Alguns capítulos ganham o nome do objeto que a garota subtrai dos seus acompanhantes: “Óculos Tom Ford”, “Blazer de paetê Laurence Kazar”, “Masbaha de madrepérolas” e “Abotoaduras Pierre Cardin”, entre outros. É interessante que a protagonista faça a medição dos sorrisos em percentual, 10%, 20%, 70%, etc.

A autora não usa travessão ou aspas nos diálogos, mas é feito de tal forma que nada fica confuso ou estranho. A narrativa é feita na primeira pessoa, de forma leve e ágil, às vezes com um vocabulário vulgar, sotaque paulista, mas tudo dentro do contexto da trama. 
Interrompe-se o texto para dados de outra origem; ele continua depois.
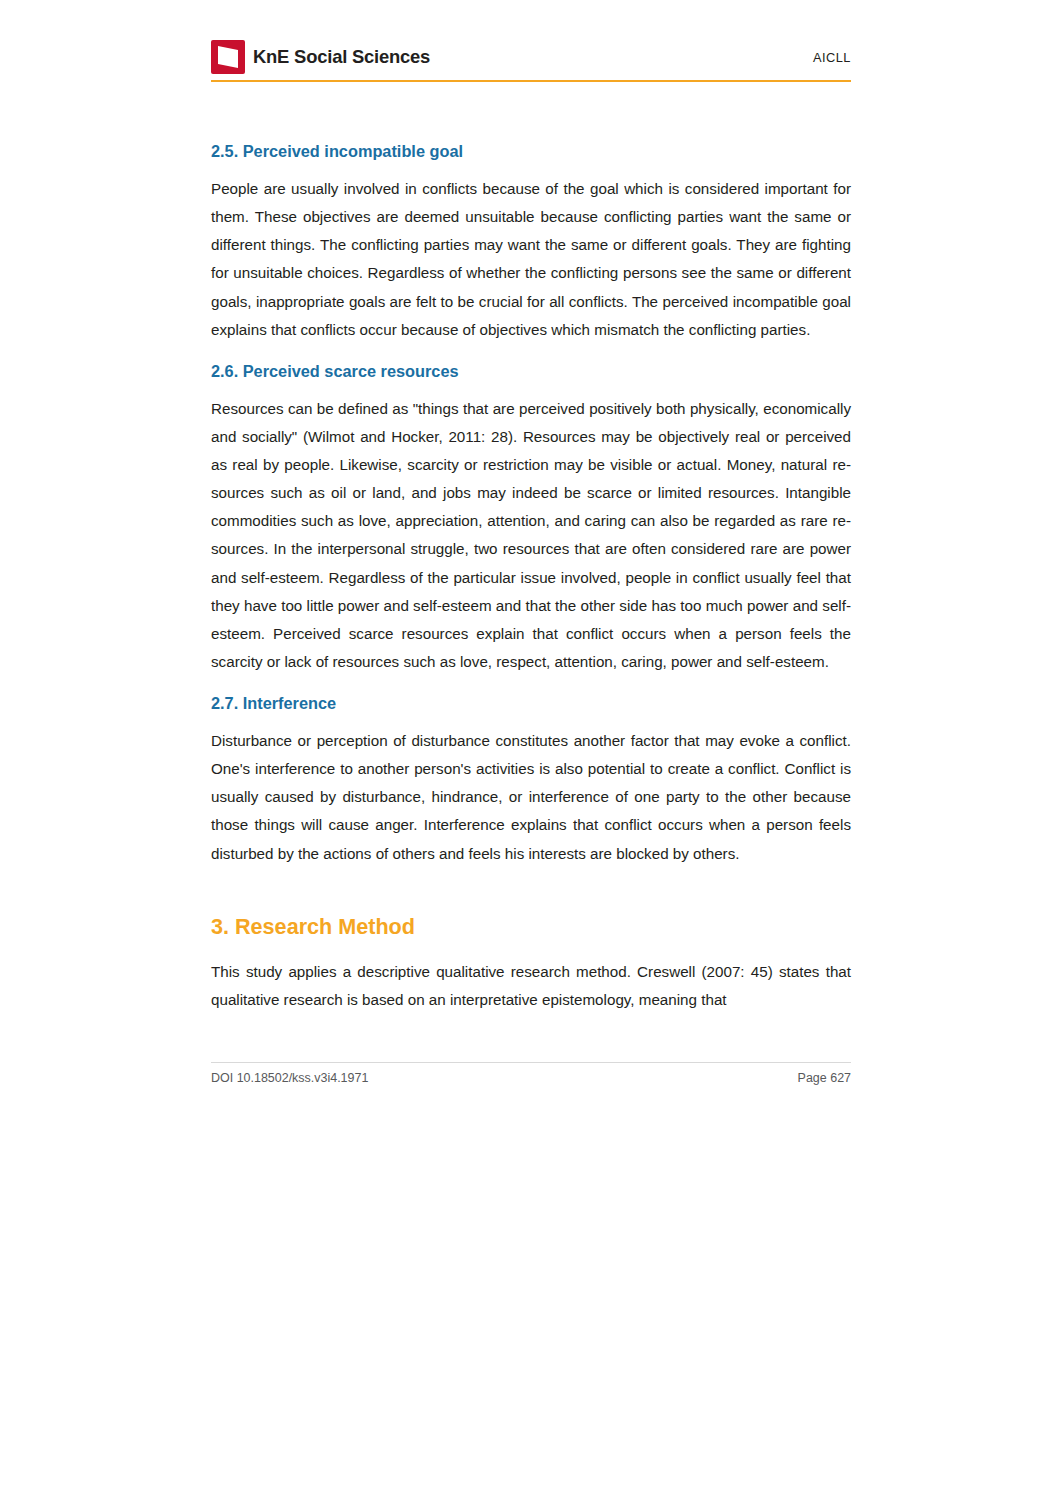KnE Social Sciences
AICLL
2.5. Perceived incompatible goal
People are usually involved in conflicts because of the goal which is considered important for them. These objectives are deemed unsuitable because conflicting parties want the same or different things. The conflicting parties may want the same or different goals. They are fighting for unsuitable choices. Regardless of whether the conflicting persons see the same or different goals, inappropriate goals are felt to be crucial for all conflicts. The perceived incompatible goal explains that conflicts occur because of objectives which mismatch the conflicting parties.
2.6. Perceived scarce resources
Resources can be defined as "things that are perceived positively both physically, economically and socially" (Wilmot and Hocker, 2011: 28). Resources may be objectively real or perceived as real by people. Likewise, scarcity or restriction may be visible or actual. Money, natural resources such as oil or land, and jobs may indeed be scarce or limited resources. Intangible commodities such as love, appreciation, attention, and caring can also be regarded as rare resources. In the interpersonal struggle, two resources that are often considered rare are power and self-esteem. Regardless of the particular issue involved, people in conflict usually feel that they have too little power and self-esteem and that the other side has too much power and self-esteem. Perceived scarce resources explain that conflict occurs when a person feels the scarcity or lack of resources such as love, respect, attention, caring, power and self-esteem.
2.7. Interference
Disturbance or perception of disturbance constitutes another factor that may evoke a conflict. One's interference to another person's activities is also potential to create a conflict. Conflict is usually caused by disturbance, hindrance, or interference of one party to the other because those things will cause anger. Interference explains that conflict occurs when a person feels disturbed by the actions of others and feels his interests are blocked by others.
3. Research Method
This study applies a descriptive qualitative research method. Creswell (2007: 45) states that qualitative research is based on an interpretative epistemology, meaning that
DOI 10.18502/kss.v3i4.1971 Page 627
A autora consegue manter o suspense até o final, ela vai roubar o livro? 

Ambientação

A narrativa está ambientada em São Paulo, basicamente ao redor da Av. Paulista, trata de assuntos polêmicos, mas com leveza. A autora contrapõe as várias São Paulo, mostrando o lado rico e o lado miserável da cidade. A garçonete fala do local onde encontrará o Biel da seguinte forma: “Para lá da Augusta penteada pelo dinheiro, para lá da Augusta monitorada pelas câmaras, para lá da Praça Roosevelt, numa ruazinha escura e suja, mais ou menos no início do intestino da cidade” (p.29). 

E noutro momento, a personagem reflete sobre a cidade e sua população: “Essa era a São Paulo de que eu gostava, a São Paulo depois do expediente, quando as pessoas afrouxavam a gravata e deixavam entrever [...] as marcas de viver numa cidade tão obcecada com a produtividade” (p. 30). Mas há, também, outra São Paulo sobre a qual a garçonete reflete “..que eu renego, de todas as cidades que existem dentro de uma grande cidade a mais desprezível, a dos prédios altos com portarias altas, de mais helipontos do que bancos ou jardins (p.99).
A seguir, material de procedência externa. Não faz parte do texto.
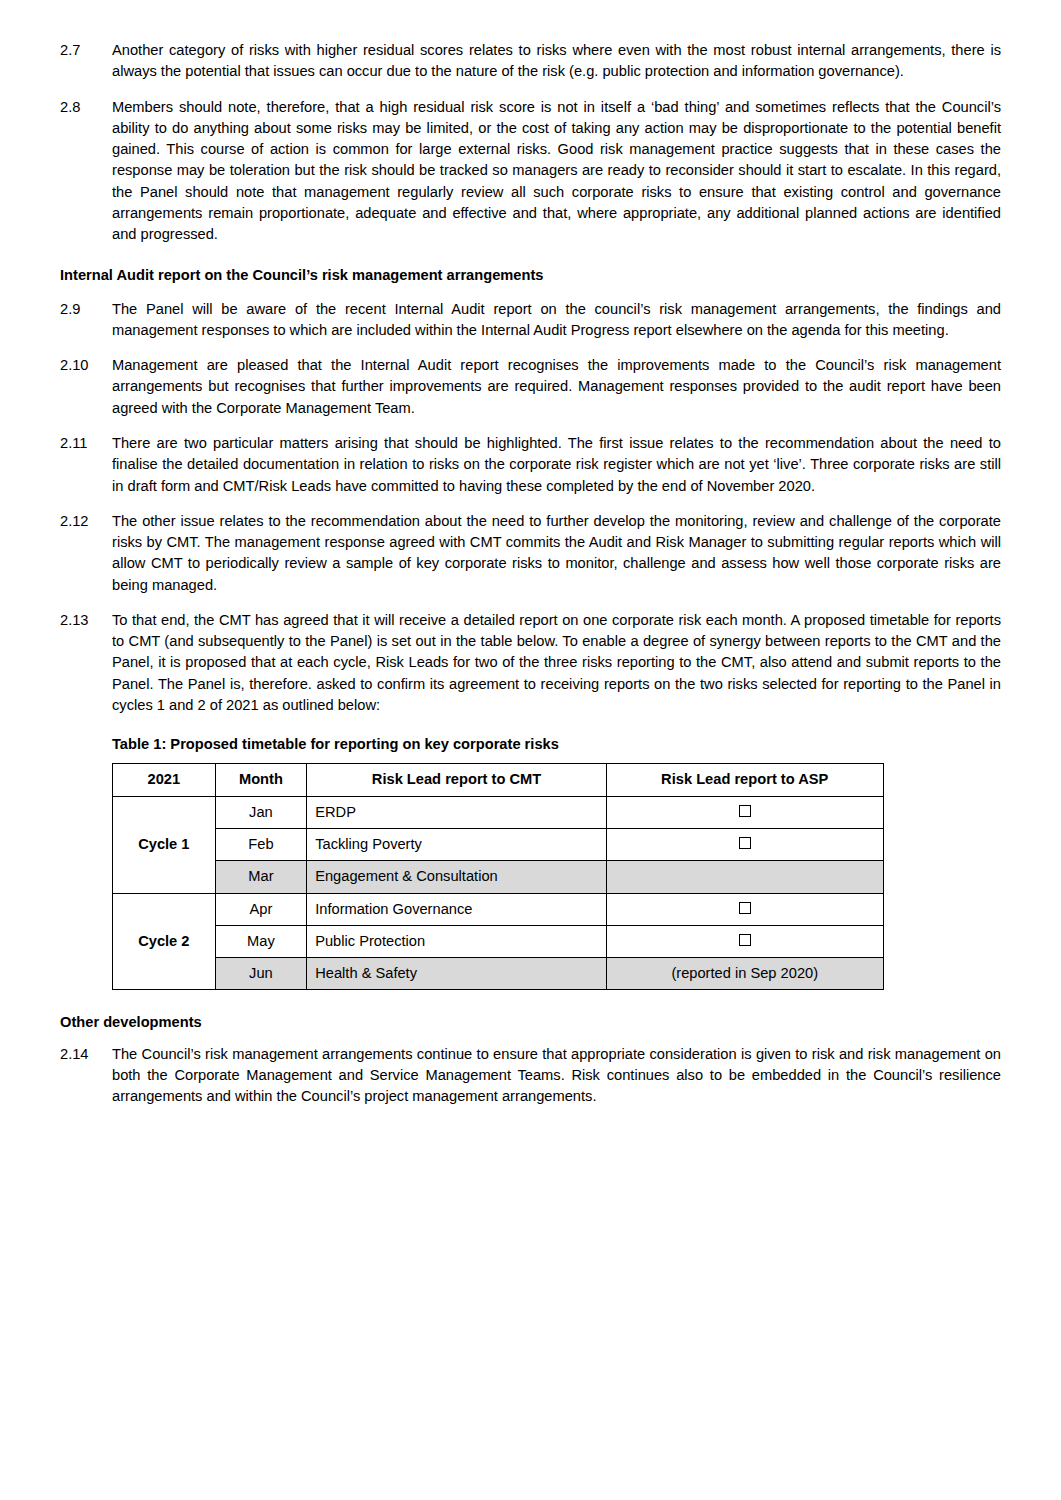2.7
Another category of risks with higher residual scores relates to risks where even with the most robust internal arrangements, there is always the potential that issues can occur due to the nature of the risk (e.g. public protection and information governance).
2.8
Members should note, therefore, that a high residual risk score is not in itself a ‘bad thing’ and sometimes reflects that the Council’s ability to do anything about some risks may be limited, or the cost of taking any action may be disproportionate to the potential benefit gained. This course of action is common for large external risks. Good risk management practice suggests that in these cases the response may be toleration but the risk should be tracked so managers are ready to reconsider should it start to escalate. In this regard, the Panel should note that management regularly review all such corporate risks to ensure that existing control and governance arrangements remain proportionate, adequate and effective and that, where appropriate, any additional planned actions are identified and progressed.
Internal Audit report on the Council’s risk management arrangements
2.9
The Panel will be aware of the recent Internal Audit report on the council’s risk management arrangements, the findings and management responses to which are included within the Internal Audit Progress report elsewhere on the agenda for this meeting.
2.10
Management are pleased that the Internal Audit report recognises the improvements made to the Council’s risk management arrangements but recognises that further improvements are required. Management responses provided to the audit report have been agreed with the Corporate Management Team.
2.11
There are two particular matters arising that should be highlighted. The first issue relates to the recommendation about the need to finalise the detailed documentation in relation to risks on the corporate risk register which are not yet ‘live’. Three corporate risks are still in draft form and CMT/Risk Leads have committed to having these completed by the end of November 2020.
2.12
The other issue relates to the recommendation about the need to further develop the monitoring, review and challenge of the corporate risks by CMT. The management response agreed with CMT commits the Audit and Risk Manager to submitting regular reports which will allow CMT to periodically review a sample of key corporate risks to monitor, challenge and assess how well those corporate risks are being managed.
2.13
To that end, the CMT has agreed that it will receive a detailed report on one corporate risk each month. A proposed timetable for reports to CMT (and subsequently to the Panel) is set out in the table below. To enable a degree of synergy between reports to the CMT and the Panel, it is proposed that at each cycle, Risk Leads for two of the three risks reporting to the CMT, also attend and submit reports to the Panel. The Panel is, therefore. asked to confirm its agreement to receiving reports on the two risks selected for reporting to the Panel in cycles 1 and 2 of 2021 as outlined below:
Table 1: Proposed timetable for reporting on key corporate risks
| 2021 | Month | Risk Lead report to CMT | Risk Lead report to ASP |
| --- | --- | --- | --- |
| Cycle 1 | Jan | ERDP | |
| Feb | Tackling Poverty | |
| Mar | Engagement & Consultation | |
| Cycle 2 | Apr | Information Governance | |
| May | Public Protection | |
| Jun | Health & Safety | (reported in Sep 2020) |
Other developments
2.14
The Council’s risk management arrangements continue to ensure that appropriate consideration is given to risk and risk management on both the Corporate Management and Service Management Teams. Risk continues also to be embedded in the Council’s resilience arrangements and within the Council’s project management arrangements.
A autora mostra São Paulo, com toda sua opulência, mas também o lado dos desvalidos. A solidão é uma constante na narrativa com por exemplo quando ela diz: “Desses prédios, descem pessoas que não sentam nos bancos, nem contemplam o chafariz, só fumam um cigarro e voltam correndo para dentro..” (p.12). 

Sobre a arquitetura, a garçonete observa: “Na altura dos meus olhos, estava a cidade na sua forma clássica, cinza e vertical, aqui e ali pontuada por uma pichação ou por uma janela [..] com pequenos traços do horizonte escapando como esmolas entre as construções” (p.39). Destaca, também, que no meio de tantas desigualdades, algo se destaca igual para todos: “Lá em cima estava o céu, o mesmo modelo que cobria a Oscar Freire e a Faria Lima, a Vieira Souto e a Quinta Avenida azulão e cravado pelo sol...” (p. 39).

Finalmente, fica a pergunta: tudo pode ser roubado? Essa é a questão sobre a qual a protagonista e Biel discutem em determinado momento.